Dataset entries
>>>>

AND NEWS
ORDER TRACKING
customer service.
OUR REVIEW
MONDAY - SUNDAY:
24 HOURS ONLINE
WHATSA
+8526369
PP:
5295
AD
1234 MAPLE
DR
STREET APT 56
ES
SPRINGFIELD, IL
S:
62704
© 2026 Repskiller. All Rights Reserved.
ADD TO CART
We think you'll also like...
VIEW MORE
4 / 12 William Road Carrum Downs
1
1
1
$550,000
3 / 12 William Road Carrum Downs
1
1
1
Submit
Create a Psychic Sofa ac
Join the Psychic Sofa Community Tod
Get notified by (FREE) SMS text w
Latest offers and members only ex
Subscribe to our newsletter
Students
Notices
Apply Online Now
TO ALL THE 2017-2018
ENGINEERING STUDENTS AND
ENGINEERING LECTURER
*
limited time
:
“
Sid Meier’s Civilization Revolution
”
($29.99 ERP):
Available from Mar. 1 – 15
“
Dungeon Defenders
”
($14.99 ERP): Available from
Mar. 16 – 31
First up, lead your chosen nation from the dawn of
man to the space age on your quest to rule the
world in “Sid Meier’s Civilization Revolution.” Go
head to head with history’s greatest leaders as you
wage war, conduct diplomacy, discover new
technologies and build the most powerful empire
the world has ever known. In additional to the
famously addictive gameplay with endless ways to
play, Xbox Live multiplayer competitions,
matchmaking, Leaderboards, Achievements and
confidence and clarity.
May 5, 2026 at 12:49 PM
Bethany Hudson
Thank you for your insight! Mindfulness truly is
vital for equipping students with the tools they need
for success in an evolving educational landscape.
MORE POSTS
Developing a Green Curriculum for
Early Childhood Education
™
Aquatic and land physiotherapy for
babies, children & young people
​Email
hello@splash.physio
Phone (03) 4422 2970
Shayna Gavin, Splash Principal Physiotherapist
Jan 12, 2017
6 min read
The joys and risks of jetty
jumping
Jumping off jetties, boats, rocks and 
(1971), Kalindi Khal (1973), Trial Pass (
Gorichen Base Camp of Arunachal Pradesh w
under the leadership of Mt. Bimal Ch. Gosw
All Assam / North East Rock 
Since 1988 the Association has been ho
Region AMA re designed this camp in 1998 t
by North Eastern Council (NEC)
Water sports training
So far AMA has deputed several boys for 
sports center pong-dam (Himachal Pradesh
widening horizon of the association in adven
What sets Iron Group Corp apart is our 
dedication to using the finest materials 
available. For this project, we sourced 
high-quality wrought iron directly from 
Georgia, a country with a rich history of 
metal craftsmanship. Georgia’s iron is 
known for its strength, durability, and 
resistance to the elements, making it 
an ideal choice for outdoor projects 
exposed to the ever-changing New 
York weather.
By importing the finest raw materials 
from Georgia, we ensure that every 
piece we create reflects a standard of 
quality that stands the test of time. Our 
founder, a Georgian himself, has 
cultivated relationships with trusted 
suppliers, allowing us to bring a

<<<<

* _Try it_
Copy out every one of the lines above, keeping each one word for word.

* _Exercise solution_
AND NEWS
ORDER TRACKING
customer service.
OUR REVIEW
MONDAY - SUNDAY:
24 HOURS ONLINE
WHATSA
+8526369
PP:
5295
AD
1234 MAPLE
DR
STREET APT 56
ES
SPRINGFIELD, IL
S:
62704
© 2026 Repskiller. All Rights Reserved.
ADD TO CART
We think you'll also like...
VIEW MORE
4 / 12 William Road Carrum Downs
1
1
1
$550,000
3 / 12 William Road Carrum Downs
1
1
1
Submit
Create a Psychic Sofa ac
Join the Psychic Sofa Community Tod
Get notified by (FREE) SMS text w
Latest offers and members only ex
Subscribe to our newsletter
Students
Notices
Apply Online Now
TO ALL THE 2017-2018
ENGINEERING STUDENTS AND
ENGINEERING LECTURER
*
limited time
:
“
Sid Meier’s Civilization Revolution
”
($29.99 ERP):
Available from Mar. 1 – 15
“
Dungeon Defenders
”
($14.99 ERP): Available from
Mar. 16 – 31
First up, lead your chosen nation from the dawn of
man to the space age on your quest to rule the
world in “Sid Meier’s Civilization Revolution.” Go
head to head with history’s greatest leaders as you
wage war, conduct diplomacy, discover new
technologies and build the most powerful empire
the world has ever known. In additional to the
famously addictive gameplay with endless ways to
play, Xbox Live multiplayer competitions,
matchmaking, Leaderboards, Achievements and
confidence and clarity.
May 5, 2026 at 12:49 PM
Bethany Hudson
Thank you for your insight! Mindfulness truly is
vital for equipping students with the tools they need
for success in an evolving educational landscape.
MORE POSTS
Developing a Green Curriculum for
Early Childhood Education
™
Aquatic and land physiotherapy for
babies, children & young people
​Email
hello@splash.physio
Phone (03) 4422 2970
Shayna Gavin, Splash Principal Physiotherapist
Jan 12, 2017
6 min read
The joys and risks of jetty
jumping
Jumping off jetties, boats, rocks and 
(1971), Kalindi Khal (1973), Trial Pass (
Gorichen Base Camp of Arunachal Pradesh w
under the leadership of Mt. Bimal Ch. Gosw
All Assam / North East Rock 
Since 1988 the Association has been ho
Region AMA re designed this camp in 1998 t
by North Eastern Council (NEC)
Water sports training
So far AMA has deputed several boys for 
sports center pong-dam (Himachal Pradesh
widening horizon of the association in adven
What sets Iron Group Corp apart is our 
dedication to using the finest materials 
available. For this project, we sourced 
high-quality wrought iron directly from 
Georgia, a country with a rich history of 
metal craftsmanship. Georgia’s iron is 
known for its strength, durability, and 
resistance to the elements, making it 
an ideal choice for outdoor projects 
exposed to the ever-changing New 
York weather.
By importing the finest raw materials 
from Georgia, we ensure that every 
piece we create reflects a standard of 
quality that stands the test of time. Our 
founder, a Georgian himself, has 
cultivated relationships with trusted 
suppliers, allowing us to bring a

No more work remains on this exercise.